Policy Implications and Conclusions
The paper estimates the monetary costs of greenhouse gas emissions. As a rough benchmark
figure we suggest a value of 20 $/tC for emissions between 1991 and 2000. In subsequent
decades the value rises to 23 $/tC, 25 $/tC and finally 28 $/tC for emissions in the third decade
of the next century. Like all greenhouse damage estimates these results are highly uncertain
and the confidence intervals attached to them are correspondingly wide. The stochastic
character of our model allowed the explicit calculation of a damage probability distribution. It was
shown that the distribution is skewed to the right, even for the runs neglecting the possibility of a
climate catastrophe. That is, even when abstracting from actual extremes, an extremely
disastrous outcome is still more likely to occur than a correspondingly modest result.
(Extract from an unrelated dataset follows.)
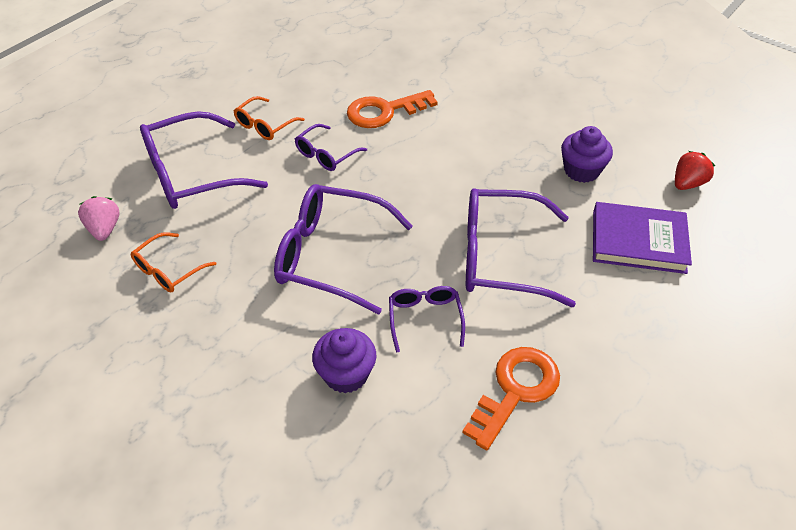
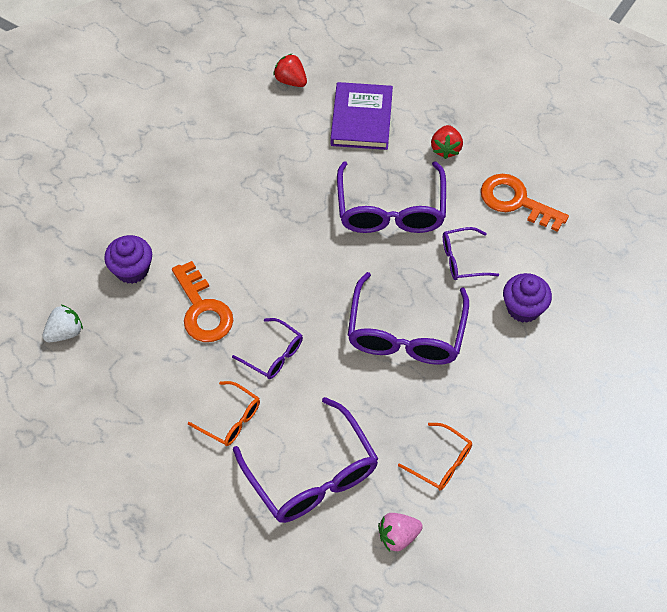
camera: 95 degrees left, 10 degrees up
purple cupcake [561,126,613,183] -> purple cupcake moved to [104,235,152,284]
none -> white strawberry [43,305,83,342]
none -> red strawberry [431,125,463,159]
Incorporating the possibility of a future climate catastrophe considerably increases both the
mean and the skewedness of the distribution. In the most extreme case considered expected
damage rose to about 33 $/tC. It was also confirmed that the results crucially depend on the
choice of the discount rate, and ethical considerations will therefore have to stage prominently in
the future debate.
The main application for the estimates is probably project appraisal. For small projects the
interpretation of the figures is straightforward. For a reforestation project sequestering 1 mtC per
year over 30 years, for example, we can expect benefits of 20 m$/yr in the first decade, 23 m$/yr
in the second and 25 m$/yr in the third. Total (undiscounted) benefits are therefore
200+230+250=680 m$. Investment decisions can then be made in the usual way by comparing
the relative net benefits of rival projects. The analysis is more complicated with respect to large
scale abatement policies big enough to affect the future emissions trajectory. Because the
shadow value of carbon depends on future emissions the social costs of CO2 emissions will
change with the implementation of the policy and would have to be recalculated for the new
emissions trajectory. In this way Cline (1992a) has found favourable benefit cost ratios for a
suggested freeze of carbon emissions at 4 GtC/year. For policies affecting the trajectory only
slightly the above estimates may suffice as a rough assessment, though. The procedure is then
the same as above.
The appraisal of individual abatement projects has to be distinguished from the task of designing
an optimal policy response to global warming. Our model does not deal with this latter question,
and the figures provided give therefore only little, if any indication of the socially optimal carbon
tax. Calculating a socially optimal emissions trajectory would require the use of an optimal
control model like CETA or DICE, and both models provide a first assessment as to what the
optimal emissions trajectory might be (see Peck and Teisberg, 1992, 1993a, b; Nordhaus, 1992,
1993a, b; Cline, 1992b). However, not least because they are based on non-random
parameters, neither model offers a fully satisfactory approach to the uncertainty issue,
particularly with respect to low risk/high impact outcomes. This is underlined by the fact that
optimal trajectories differ considerably between scenarios. What is needed is a model which
directly incorporates uncertainty, rather than working with scenarios. To our knowledge no such
model exists at present. Further research efforts should thus be made in two directions: Firstly
into projects aiming at reducing existing greenhouse uncertainties, and secondly into projects
evaluating the optimal policy in the light of them.